Frostnächte schocken Landwirte

„So etwas habe ich noch nicht erlebt“

Von Roland Spether

„Die Eisheiligen kommen erst noch, jetzt müssen wir einfach abwarten“. Von Entwarnung kann noch keine Rede sein, doch nach den jüngstenen Frost-Nächten können die eisigen Gesellen um die „Kalte Sophie“ (15. Mai) nach Meinung des Alde-Gott-Geschäftsführers Günter Lehmann (Sasbachwalden) wahrlich ausbleiben. Bei ihm und Verwaltungsleiter Michael Falk liefen schon einige besorgte Mails der Winzer ein. Beide sind ich darüber einig, dass es solch harte Frostnächte und „so großflächig“ seit den 80er Jahren nicht gab. Demzufolge habe es auch in den Rebbergen der Alde Gott Winzer Schwarzwald eG Frostschäden gegeben – wie stark diese sind, werde derzeit von Qualitätsberater Bernhard Ganter und den Winzern ermittelt.

Jetzt heißt es abwarten

Letztendlich lasse sich über den Jahrgang 2017 erst etwas sagen, wenn der Ertrag im Keller sei, so Günter Lehmann. Jetzt heiße es abwarten und schauen, wie viele „Augen“ an der „Rute“ erfroren seien und welche von den derzeit noch gesunden „Hauptaugen“ in den Reben dann die erwünschten Trauben hervorbringen. Gesicherte Aussagen ließen sich zum aktuellen Stand auch deshalb nicht machen, weil die Rebberge des „Alde Gott“ über Lagen von 180 bis 400 Meter reichen und es da ganz unterschiedliche geologische und klimatische Bereiche gebe, wo der Frost mehr oder weniger eine Rolle spielte. Nach den Begehungen in den Weinbergen und den daraus gewonnenen Erkenntnissen würden den Winzern dann entsprechende Anleitungen gegeben. Klar sei aber jetzt schon, dass Mehrarbeit auf die Winzer zukommen, wenn am Rebstock Vorarbeiten für das nächste Jahr getroffen werden müssen.

„Das wird ein miserables Jahr für den Weinbau“

„Das wird ein schlechtes Jahr für die Sonderkulturen und ein miserables Jahr für den Weinbau“, so Frank Männle, Qualitätsmanager der Winzergenossenschaften Oberkirch, Kappelrodeck und Waldulm. Seit zwei Tagen sei er nur noch in den Reben unterwegs und es sei erschreckend, welche Auswirkungen der Frost selbst in Lagen hatte, in denen es zu dieser Jahreszeit bisher noch nie Frost gab. Die frühe Vegetation und der massive Kälteeinbruch könnten im Weinbau nach seiner derzeitigen Einschätzung für „die kleinste Ernte seit ganz langer Zeit“ sorgen.

„Schäden wie noch nie“

Selbst ältere Winzer könnten sich nicht an solch ein Ereignis erinnern: „Schäden wie noch nie“. Das Problem war laut Frank Männle, dass sich der Frost von den flachen Bereichen in der Rheinebene bis hinauf in die höheren Lagen zog und es dagegen seitens der Winzer keine Möglichkeiten des Schutzes gab.

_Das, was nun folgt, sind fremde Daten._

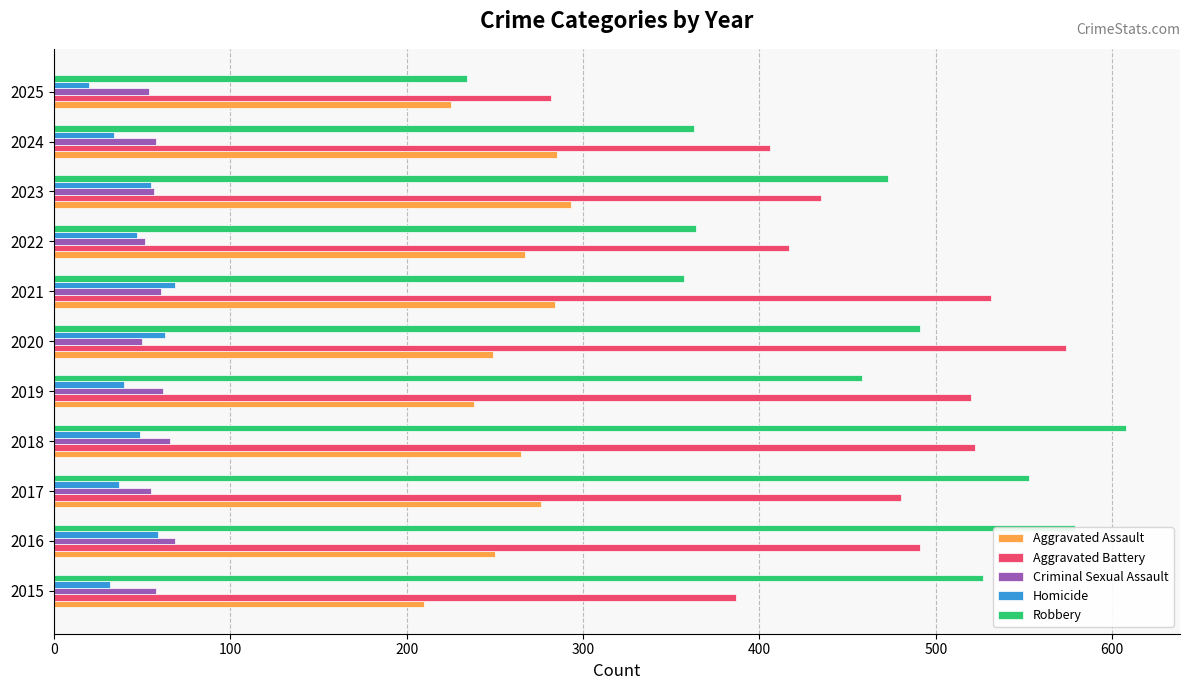

What is the sum of all Homicide values?

505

Frostkerzen sorgen für „Romantik“

Wäre da nicht der missliche Frost und die sorgenvollen Blicke der Landwirte gewesen, so hätte der Blick in die Obstanlagen von Stefan Wilhelm und Gerd Schindler fast für romantische Gefühle gesorgt. Denn in den vergangenen beiden Nächten flackerten hier jeweils über mehrere Stunden so genannte „Frostkerzen“, die in bestimmten Abständen aufgestellt die Funktion wie eine Art „Geländeheizung“ haben und den Frost vor allem in der kritischen Zeit zwischen 1 Uhr und 8 Uhr verhindern sollen. Für Stefan Wilhelm war es in einer seiner Apfelplantagen ein erster größerer Versuch, es werde sich dann in der nächsten Zeit erweisen, ob die Maßnahme geholfen hat. In einer weiteren Anlage auf seinem Anwesen im Mösbacher Lochhof hat er, wie manch anderer Obstbauer auch, die Frostberegnung eingesetzt und die Blüten in einen eisigen Schutzmantel gehüllt. Darunter war es dann Null Grad und diese Temperatur sorgte mit dem Eismantel dafür, dass die Blüte nicht erfror (der ABB berichtete).

Die Frostberegnung sollte die Blüten mit dem Mantel aus Eis schützen | Foto: Roland Spether

Als Vollerwerbslandwirt mit Obst- und Weinbau schaute Stefan Wilhelm sorgenvoll auf seine Anlagen, wobei auch er aktuell noch keine exakte Aussage über die Frostschäden und den zu erwartenden Ernteausfall machen kann. Klar ist aber, dass die Wetterlage der vergangenen Tage den Frost vom Boden in die Bäume und die Blüten trieb, wobei der Schadensumfang mit unterschiedlichen Faktoren wie frühe und späte Obstsorten oder Standort zusammen hänge. „So etwas habe ich noch nicht erlebt“, meint Stefan Wilhelm, der wie viele auch nur abwarten und hoffen kann.